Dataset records
┌──
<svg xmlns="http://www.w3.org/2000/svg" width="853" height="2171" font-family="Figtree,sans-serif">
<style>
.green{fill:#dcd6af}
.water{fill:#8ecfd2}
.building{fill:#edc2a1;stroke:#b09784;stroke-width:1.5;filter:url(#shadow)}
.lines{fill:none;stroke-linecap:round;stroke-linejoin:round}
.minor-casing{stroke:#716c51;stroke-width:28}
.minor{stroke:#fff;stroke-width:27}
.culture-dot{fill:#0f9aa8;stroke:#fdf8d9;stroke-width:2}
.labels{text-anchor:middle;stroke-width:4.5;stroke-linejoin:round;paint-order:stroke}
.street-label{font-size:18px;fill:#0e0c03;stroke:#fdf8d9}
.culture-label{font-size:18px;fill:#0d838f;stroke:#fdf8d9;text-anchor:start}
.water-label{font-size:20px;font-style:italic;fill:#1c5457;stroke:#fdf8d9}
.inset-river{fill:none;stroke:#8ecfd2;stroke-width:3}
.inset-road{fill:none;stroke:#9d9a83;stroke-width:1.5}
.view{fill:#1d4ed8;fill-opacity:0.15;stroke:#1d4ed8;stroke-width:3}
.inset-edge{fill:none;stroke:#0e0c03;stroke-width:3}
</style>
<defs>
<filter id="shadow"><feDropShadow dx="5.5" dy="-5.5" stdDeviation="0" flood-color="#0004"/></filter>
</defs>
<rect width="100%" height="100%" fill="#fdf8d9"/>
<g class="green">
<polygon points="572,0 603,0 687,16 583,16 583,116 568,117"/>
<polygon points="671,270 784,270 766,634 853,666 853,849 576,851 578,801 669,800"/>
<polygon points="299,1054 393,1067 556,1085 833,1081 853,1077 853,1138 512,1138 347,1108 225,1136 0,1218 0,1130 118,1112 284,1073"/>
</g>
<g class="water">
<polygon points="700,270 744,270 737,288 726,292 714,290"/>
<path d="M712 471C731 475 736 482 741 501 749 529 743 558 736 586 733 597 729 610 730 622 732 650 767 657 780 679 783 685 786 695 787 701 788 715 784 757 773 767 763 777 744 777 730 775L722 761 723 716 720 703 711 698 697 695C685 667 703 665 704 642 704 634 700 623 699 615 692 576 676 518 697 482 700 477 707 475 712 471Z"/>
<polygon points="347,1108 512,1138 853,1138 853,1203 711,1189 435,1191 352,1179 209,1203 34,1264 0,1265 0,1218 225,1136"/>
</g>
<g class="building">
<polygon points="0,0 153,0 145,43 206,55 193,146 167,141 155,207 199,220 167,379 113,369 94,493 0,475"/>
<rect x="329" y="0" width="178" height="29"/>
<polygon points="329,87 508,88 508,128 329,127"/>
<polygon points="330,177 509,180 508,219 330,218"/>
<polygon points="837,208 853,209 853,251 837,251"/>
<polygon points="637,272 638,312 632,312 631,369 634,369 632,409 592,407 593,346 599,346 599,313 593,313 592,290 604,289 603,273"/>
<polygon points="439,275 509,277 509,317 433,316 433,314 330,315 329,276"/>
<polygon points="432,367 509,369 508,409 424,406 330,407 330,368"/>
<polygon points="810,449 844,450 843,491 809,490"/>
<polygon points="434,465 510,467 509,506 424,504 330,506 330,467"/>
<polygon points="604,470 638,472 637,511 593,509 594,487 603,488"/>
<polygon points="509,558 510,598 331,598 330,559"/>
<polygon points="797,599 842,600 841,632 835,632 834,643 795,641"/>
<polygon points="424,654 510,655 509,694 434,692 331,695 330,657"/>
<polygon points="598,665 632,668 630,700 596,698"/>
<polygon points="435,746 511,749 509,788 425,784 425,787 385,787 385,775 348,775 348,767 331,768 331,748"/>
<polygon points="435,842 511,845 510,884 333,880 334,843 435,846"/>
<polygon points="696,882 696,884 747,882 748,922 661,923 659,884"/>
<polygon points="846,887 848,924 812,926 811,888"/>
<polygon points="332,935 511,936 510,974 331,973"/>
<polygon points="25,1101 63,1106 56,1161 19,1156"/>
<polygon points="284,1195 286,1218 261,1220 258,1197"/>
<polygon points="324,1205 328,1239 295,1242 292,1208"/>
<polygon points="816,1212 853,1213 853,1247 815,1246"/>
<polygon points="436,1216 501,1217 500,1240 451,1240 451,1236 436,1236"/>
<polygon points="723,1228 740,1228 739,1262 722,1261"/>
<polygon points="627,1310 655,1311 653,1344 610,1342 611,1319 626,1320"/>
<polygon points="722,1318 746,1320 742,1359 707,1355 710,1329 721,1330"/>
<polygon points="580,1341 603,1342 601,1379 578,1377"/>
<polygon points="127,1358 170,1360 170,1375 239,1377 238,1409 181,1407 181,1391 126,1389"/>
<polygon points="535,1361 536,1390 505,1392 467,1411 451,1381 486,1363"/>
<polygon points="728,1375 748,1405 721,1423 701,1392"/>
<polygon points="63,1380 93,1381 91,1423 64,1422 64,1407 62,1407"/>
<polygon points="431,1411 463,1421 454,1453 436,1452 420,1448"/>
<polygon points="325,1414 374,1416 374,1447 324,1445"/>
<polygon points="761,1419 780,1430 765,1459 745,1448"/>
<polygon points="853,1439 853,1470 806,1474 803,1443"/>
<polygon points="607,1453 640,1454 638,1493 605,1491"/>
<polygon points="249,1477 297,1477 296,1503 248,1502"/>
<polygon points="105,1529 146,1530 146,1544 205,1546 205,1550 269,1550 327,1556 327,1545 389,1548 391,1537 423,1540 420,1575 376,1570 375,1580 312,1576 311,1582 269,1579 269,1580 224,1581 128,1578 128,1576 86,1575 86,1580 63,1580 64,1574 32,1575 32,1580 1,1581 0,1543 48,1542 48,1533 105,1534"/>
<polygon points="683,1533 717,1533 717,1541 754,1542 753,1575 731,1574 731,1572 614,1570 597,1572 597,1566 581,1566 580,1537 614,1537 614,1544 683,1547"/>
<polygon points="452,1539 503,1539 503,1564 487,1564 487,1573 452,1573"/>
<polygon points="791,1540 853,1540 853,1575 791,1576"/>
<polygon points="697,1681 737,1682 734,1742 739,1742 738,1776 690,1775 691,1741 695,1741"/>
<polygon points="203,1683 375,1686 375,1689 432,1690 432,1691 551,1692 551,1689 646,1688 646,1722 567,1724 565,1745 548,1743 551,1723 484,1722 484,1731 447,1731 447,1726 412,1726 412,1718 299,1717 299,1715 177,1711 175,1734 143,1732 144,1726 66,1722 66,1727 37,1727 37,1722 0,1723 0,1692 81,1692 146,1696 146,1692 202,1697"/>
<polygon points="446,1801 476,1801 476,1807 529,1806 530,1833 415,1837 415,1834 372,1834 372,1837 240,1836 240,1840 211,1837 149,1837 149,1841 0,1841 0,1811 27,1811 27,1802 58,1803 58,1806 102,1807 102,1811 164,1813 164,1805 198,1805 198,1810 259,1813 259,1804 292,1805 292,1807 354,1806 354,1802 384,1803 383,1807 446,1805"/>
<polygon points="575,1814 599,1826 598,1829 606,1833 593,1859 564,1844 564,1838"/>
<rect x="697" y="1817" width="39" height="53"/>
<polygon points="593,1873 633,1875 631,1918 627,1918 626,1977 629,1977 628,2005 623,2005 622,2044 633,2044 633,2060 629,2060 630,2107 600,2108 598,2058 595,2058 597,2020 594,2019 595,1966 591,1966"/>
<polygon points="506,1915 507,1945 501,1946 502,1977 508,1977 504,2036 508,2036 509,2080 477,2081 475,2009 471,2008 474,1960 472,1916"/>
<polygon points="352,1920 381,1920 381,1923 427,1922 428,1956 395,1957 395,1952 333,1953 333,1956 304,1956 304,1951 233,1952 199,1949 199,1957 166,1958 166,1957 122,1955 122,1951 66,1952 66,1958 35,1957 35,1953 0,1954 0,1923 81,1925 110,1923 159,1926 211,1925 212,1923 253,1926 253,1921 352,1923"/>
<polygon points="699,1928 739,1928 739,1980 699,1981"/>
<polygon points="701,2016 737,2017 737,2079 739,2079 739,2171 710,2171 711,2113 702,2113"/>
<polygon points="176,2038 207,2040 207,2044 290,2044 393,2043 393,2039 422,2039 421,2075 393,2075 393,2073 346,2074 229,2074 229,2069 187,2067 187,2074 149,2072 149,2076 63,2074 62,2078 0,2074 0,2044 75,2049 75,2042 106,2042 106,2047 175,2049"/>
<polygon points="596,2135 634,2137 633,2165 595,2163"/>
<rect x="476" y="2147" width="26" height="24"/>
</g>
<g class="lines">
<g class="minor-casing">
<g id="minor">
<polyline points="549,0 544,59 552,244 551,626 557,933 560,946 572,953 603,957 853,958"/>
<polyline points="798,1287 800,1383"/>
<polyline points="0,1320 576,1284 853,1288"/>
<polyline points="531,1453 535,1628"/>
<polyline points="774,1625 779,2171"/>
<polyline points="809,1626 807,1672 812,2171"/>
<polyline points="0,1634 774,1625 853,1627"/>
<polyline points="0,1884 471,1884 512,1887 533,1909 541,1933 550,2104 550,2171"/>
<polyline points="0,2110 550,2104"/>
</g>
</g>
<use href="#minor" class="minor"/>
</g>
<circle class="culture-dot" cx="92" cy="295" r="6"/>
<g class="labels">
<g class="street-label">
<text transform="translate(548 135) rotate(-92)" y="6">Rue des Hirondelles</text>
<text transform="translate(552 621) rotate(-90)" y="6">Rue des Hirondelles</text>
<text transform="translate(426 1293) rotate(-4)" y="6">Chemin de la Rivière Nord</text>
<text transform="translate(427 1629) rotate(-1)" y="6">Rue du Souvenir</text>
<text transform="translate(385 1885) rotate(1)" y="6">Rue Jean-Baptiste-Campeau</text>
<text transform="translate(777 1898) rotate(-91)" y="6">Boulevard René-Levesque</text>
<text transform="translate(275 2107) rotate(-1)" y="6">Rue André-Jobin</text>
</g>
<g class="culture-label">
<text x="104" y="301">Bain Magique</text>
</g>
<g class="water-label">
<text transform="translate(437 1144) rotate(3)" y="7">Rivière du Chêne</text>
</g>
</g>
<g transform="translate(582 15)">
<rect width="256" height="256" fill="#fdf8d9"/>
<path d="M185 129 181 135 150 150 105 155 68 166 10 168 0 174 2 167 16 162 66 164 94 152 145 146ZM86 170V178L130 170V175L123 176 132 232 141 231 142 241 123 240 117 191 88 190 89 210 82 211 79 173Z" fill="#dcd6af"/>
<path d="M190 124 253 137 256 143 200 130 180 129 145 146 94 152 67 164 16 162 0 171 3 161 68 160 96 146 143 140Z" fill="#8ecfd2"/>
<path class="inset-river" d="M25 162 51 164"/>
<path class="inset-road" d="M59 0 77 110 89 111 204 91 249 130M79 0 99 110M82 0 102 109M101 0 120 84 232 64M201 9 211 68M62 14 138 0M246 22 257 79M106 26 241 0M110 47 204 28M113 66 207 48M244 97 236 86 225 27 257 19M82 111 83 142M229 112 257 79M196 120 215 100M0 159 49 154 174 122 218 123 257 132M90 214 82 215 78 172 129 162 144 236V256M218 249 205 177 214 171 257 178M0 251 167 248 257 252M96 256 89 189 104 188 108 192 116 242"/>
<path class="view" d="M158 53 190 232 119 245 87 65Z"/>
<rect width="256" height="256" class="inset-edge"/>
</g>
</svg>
└──
**Instructions for the task**
All lines of the entries above where "shadow" turns up should be reported.

**Result of the task**
.building{fill:#edc2a1;stroke:#b09784;stroke-width:1.5;filter:url(#shadow)}
<filter id="shadow"><feDropShadow dx="5.5" dy="-5.5" stdDeviation="0" flood-color="#0004"/></filter>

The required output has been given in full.